"Soap Bubble in a Rose Garden" Tristan Unrau & Willy Reed.
Stanley’s is pleased to announce Soap Bubble in a Rose Garden, a two-person exhibition featuring paintings by Tristan Unrau and ceramic sculpture by Willy Reed. The exhibition will run from June 19 to July 17, 2021, with an opening on Saturday, June 19, from 6 to 9 PM. Both artists utilize their respective practices to create a visual narrative based on inner dialogue and daily life. The pairing of Unrau and Reed creates movie-like sequences that are seemingly nonsensical, yet when taken as a whole, produce a space that encourages the viewers to look for a mode of deciphering the world and communicating with it.
In Unrau’s paintings, the style jumps from a hyperreal self-portrait to a cartoonish and whimsical forest scene to an impressionist plein-air picture. Unrau’s painting encourages a game of associative thinking that navigates the struggles and triumphs of daily life. Unrau is a technically skilled painter who can adjust stylistically, changing the brushwork’s thickness, speed, and touch to match his subject matter. His stylistic curvature leads the viewer through visual rhymes, art historical references, and personal meditations to produce a visually engaging experience. In Bathroom Scene after Erich Rohmer, afternoon light gently beams into the room in a lazy moment of reflection. In Ideal Mammoth, we encounter a subject directly experienced by humans living thousands of years ago and now only available through illustrations and natural history dioramas. Through a diverse set of references and subject matter ranging from photographs to plein-air paintings, from woolly mammoths to bathroom interiors, Unrau reminds us of what the poet David Whyte calls the conversational nature of reality, encouraging us to enter into a personal dialogue with the work.

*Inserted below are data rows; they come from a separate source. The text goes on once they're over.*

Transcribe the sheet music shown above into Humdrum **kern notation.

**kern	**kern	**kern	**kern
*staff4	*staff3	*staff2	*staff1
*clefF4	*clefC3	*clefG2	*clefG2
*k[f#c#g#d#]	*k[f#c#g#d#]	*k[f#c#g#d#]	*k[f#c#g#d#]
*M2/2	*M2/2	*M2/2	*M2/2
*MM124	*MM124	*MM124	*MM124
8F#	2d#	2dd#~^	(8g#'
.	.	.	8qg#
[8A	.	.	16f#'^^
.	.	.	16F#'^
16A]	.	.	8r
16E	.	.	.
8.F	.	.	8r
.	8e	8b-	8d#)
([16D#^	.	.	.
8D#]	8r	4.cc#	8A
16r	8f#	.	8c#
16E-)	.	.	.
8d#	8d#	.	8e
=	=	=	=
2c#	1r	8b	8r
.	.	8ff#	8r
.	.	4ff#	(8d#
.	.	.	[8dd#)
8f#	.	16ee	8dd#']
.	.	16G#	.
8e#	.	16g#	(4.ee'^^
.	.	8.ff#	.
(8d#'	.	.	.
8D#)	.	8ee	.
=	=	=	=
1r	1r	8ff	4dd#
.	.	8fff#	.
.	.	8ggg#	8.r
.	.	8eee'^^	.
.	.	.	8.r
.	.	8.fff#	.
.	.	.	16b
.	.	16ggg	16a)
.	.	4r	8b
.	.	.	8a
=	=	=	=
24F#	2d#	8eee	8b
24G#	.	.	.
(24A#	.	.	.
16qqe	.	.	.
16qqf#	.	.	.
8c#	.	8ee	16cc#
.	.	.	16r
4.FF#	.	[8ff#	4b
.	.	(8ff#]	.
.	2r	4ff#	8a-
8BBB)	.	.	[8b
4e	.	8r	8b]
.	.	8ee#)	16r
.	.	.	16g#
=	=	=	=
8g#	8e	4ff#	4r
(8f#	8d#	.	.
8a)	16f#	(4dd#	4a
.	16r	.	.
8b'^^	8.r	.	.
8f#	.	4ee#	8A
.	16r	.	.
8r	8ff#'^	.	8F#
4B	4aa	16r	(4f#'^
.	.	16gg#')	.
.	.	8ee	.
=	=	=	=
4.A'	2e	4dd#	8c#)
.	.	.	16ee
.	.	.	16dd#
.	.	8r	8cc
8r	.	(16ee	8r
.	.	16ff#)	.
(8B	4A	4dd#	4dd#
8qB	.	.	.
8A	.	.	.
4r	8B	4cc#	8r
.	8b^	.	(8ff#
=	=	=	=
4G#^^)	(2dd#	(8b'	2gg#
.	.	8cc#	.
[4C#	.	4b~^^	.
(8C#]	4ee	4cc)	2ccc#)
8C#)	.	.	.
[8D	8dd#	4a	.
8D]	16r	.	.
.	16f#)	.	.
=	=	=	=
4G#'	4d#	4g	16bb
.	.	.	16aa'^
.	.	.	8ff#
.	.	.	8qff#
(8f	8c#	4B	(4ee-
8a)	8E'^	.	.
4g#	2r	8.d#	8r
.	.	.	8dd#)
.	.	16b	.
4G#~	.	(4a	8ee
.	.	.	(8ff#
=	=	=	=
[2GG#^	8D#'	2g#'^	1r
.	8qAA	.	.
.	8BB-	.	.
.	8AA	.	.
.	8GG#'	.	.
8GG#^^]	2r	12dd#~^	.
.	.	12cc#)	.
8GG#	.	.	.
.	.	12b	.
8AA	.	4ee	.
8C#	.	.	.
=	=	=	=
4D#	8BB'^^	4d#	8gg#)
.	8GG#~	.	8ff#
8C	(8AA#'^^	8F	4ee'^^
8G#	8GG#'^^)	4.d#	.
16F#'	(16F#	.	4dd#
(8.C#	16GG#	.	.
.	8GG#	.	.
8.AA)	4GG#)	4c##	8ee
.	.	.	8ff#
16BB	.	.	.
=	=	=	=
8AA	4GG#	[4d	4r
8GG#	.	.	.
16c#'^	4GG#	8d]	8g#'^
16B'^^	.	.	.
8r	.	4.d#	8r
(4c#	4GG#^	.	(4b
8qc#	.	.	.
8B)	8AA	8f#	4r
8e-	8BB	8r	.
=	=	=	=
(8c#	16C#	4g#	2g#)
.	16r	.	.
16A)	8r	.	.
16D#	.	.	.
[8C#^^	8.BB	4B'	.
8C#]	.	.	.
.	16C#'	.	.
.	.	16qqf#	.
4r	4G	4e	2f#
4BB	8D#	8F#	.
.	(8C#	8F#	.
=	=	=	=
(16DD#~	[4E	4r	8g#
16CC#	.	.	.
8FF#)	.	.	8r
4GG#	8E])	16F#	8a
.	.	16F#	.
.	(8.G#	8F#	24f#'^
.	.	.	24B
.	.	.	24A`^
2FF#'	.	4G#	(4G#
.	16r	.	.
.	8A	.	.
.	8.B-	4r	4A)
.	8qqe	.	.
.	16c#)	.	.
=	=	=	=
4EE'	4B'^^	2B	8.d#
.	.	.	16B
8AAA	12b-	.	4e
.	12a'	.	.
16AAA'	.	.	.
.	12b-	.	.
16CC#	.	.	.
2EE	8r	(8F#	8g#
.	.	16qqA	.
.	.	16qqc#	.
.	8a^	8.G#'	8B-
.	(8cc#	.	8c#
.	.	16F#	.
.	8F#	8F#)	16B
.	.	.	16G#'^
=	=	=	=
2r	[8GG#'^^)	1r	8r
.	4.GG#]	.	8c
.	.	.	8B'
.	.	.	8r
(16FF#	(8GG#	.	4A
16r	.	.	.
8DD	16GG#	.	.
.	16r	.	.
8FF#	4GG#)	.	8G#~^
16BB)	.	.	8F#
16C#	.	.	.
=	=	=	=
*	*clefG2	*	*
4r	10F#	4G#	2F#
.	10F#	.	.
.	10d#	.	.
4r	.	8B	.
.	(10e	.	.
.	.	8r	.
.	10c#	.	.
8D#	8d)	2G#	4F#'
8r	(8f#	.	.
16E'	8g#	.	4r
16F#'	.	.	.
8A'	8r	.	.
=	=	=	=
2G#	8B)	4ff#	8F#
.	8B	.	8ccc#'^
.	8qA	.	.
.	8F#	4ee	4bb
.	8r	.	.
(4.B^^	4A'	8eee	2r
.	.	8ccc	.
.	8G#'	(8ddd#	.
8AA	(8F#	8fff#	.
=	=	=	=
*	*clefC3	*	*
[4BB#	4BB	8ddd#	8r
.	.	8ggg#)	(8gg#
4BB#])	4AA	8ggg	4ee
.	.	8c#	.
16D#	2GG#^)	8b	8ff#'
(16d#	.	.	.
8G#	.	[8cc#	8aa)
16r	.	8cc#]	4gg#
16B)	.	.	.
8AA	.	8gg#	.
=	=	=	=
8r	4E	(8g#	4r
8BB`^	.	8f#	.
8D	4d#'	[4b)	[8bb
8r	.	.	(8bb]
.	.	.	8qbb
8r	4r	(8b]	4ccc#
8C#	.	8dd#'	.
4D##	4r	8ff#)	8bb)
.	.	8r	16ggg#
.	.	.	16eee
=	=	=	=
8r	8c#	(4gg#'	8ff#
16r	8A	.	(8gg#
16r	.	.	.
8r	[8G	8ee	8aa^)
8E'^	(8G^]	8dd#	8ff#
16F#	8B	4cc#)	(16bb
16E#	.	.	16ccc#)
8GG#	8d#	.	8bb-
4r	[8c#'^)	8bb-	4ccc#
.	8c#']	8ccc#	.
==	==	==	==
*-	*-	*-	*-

Willy Reed’s ceramic sculptures exist in the moments between Saturday night’s rave and the harsh light of Sunday's rising sun. From police waiting in speed traps, to ecstatic embraces, and tripped-out visions, Reed’s sculptures layer joy with fear, the quotidian with the extraordinary, and the physical with the spiritual. In Self Portrait with Emotions the artist presents himself as a handsome figure covered in small splotchy rainbows with trembling smiley faces, like those worn by anxious party-goers. While oscillating emotions are literally worn on his sleeves his glowing soul watches proudly from atop his comically oversized firetruck-red boot. In Boardy Bodder colors radiate from a crude anthropomorphic shape and surge towards twin dripping orbs. What is shown is difficult to find words for, in the way that it is difficult to describe how energy moves through a wave. Reed’s sculptures form a tableau, one describing both his processes and biography as well as documenting and filtering our contemporary experience.